Фрагмент текста
=-=-=-=-=

Едва ли можно доверять человеку, воспитанному школой доктора Геббельса; тем не менее, досье британской разведки времен Второй мировой на Дёница утверждает, что тогда он был отправлен в манчестерский дом умалишенных! Это заставляет предположить, что либо он симулировал очень убедительно, либо действительно был слегка не в себе.
Учитывая глубину его переживаний, особенно в связи с потерей UB-68 и гибелью механика Йешена, как выяснилось, может быть и то и другое. Он сам об этом не упоминает ни в одной из своих книг, хотя и рассказывал психиатру-американцу на Нюрнбергском процессе над военными преступниками фантастическую историю – тот невозмутимо все выслушал – о том, как он изображал, что стал подлодкой! В своих мемуарах он просто пишет, что намеренно эксплуатировал свое нездоровье, чтобы поскорее отправиться домой.
Какова бы ни была правда, его репатриировали с одной из самых первых партий пленных в июле 1919 года.
Когда он вернулся, Киль едва походил на военный порт. В Большой гавани не было ни одного военного корабля; единственными признаками работы были те, что производились при демонтаже тех подводных лодок, которые не были переданы союзникам под контролем их временной комиссии. Сама военно-морская база оставляла гнетущее впечатление, часовые были бесцеремонны, а порой и активно наглы, ходили кое-как одетые, не соблюдая никаких правил, курили на посту и позволяли своим винтовкам ржаветь. Это были лишь некоторые из последствий революционных событий и поражения в войне; душевные раны, которые остались у офицеров, возможно, были не столь заметны, но, безусловно, более долговечны.
Мятеж зрел на флоте на Балтике и на Северном море по крайней мере с 1917 года; это был естественный результат бездействия и бесцельного проживания больших экипажей в неудобных стальных коробках, где их занимали бесконечной муштрой, которая, как постепенно становилось ясно, была совершенно ненужной; его подогревали потеря многих лучших офицеров-подводников и существовавшее напряжение между корпусом первоклассных боевых офицеров и механиками и палубными офицерами, а также железная дисциплина, которой были подчинены особенно крупные корабли.
К этому добавлялось напряжение, возникавшее из-за контраста между той хорошей едой и винами и общим светским стилем жизни, которую вели боевые офицеры, и сокращением рациона матросов, а также близостью к голодной смерти гражданского населения из-за блокады союзников, – население порой воровало то, что можно было съесть, из мусорных баков с подводных лодок.

=-=-=-=-=

Исходный материал
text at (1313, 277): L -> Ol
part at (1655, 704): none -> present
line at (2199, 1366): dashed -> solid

=-=-=-=-=

Что нужно сделать
- a) Объясните по фрагменту о Дёнице, почему на флоте с 1917 года зрел мятеж. Ответ уложите в одно–три предложения.
- b) Определите, согласуются ли с фрагментом о Дёнице эти утверждения. Для каждого ответьте «да» или «нет» и приведите решающие слова фрагмента в точности: (i) Дёниц пишет о пребывании в доме умалишенных в своих книгах; (ii) его репатриировали в июле 1919 года; (iii) когда он вернулся, в Большой гавани Киля стояло несколько военных кораблей.
- c) Перепишите слово в слово отрезок фрагмента о Дёнице, начиная со слов «Учитывая глубину его» и заканчивая словами «июле 1919 года.».

Ответы к заданиям
- a) Мятеж был естественным итогом бездействия и бесцельной жизни больших экипажей в неудобных стальных коробках, где людей изводили бесконечной и, как потом стало ясно, ненужной муштрой. Его подогревали потеря многих лучших офицеров-подводников, напряжение между боевыми офицерами и механиками с палубными офицерами, а также железная дисциплина, особенно на крупных кораблях. Ещё больше раздражал контраст между хорошей едой, винами и светской жизнью боевых офицеров и урезанным пайком матросов.

- b)
(i) Нет: «Он сам об этом не упоминает ни в одной из своих книг».
(ii) Да: «его репатриировали с одной из самых первых партий пленных в июле 1919 года».
(iii) Нет: «В Большой гавани не было ни одного военного корабля».

- c)
Учитывая глубину его переживаний, особенно в связи с потерей UB-68 и гибелью механика Йешена, как выяснилось, может быть и то и другое. Он сам об этом не упоминает ни в одной из своих книг, хотя и рассказывал психиатру-американцу на Нюрнбергском процессе над военными преступниками фантастическую историю – тот невозмутимо все выслушал – о том, как он изображал, что стал подлодкой! В своих мемуарах он просто пишет, что намеренно эксплуатировал свое нездоровье, чтобы поскорее отправиться домой.
Какова бы ни была правда, его репатриировали с одной из самых первых партий пленных в июле 1919 года.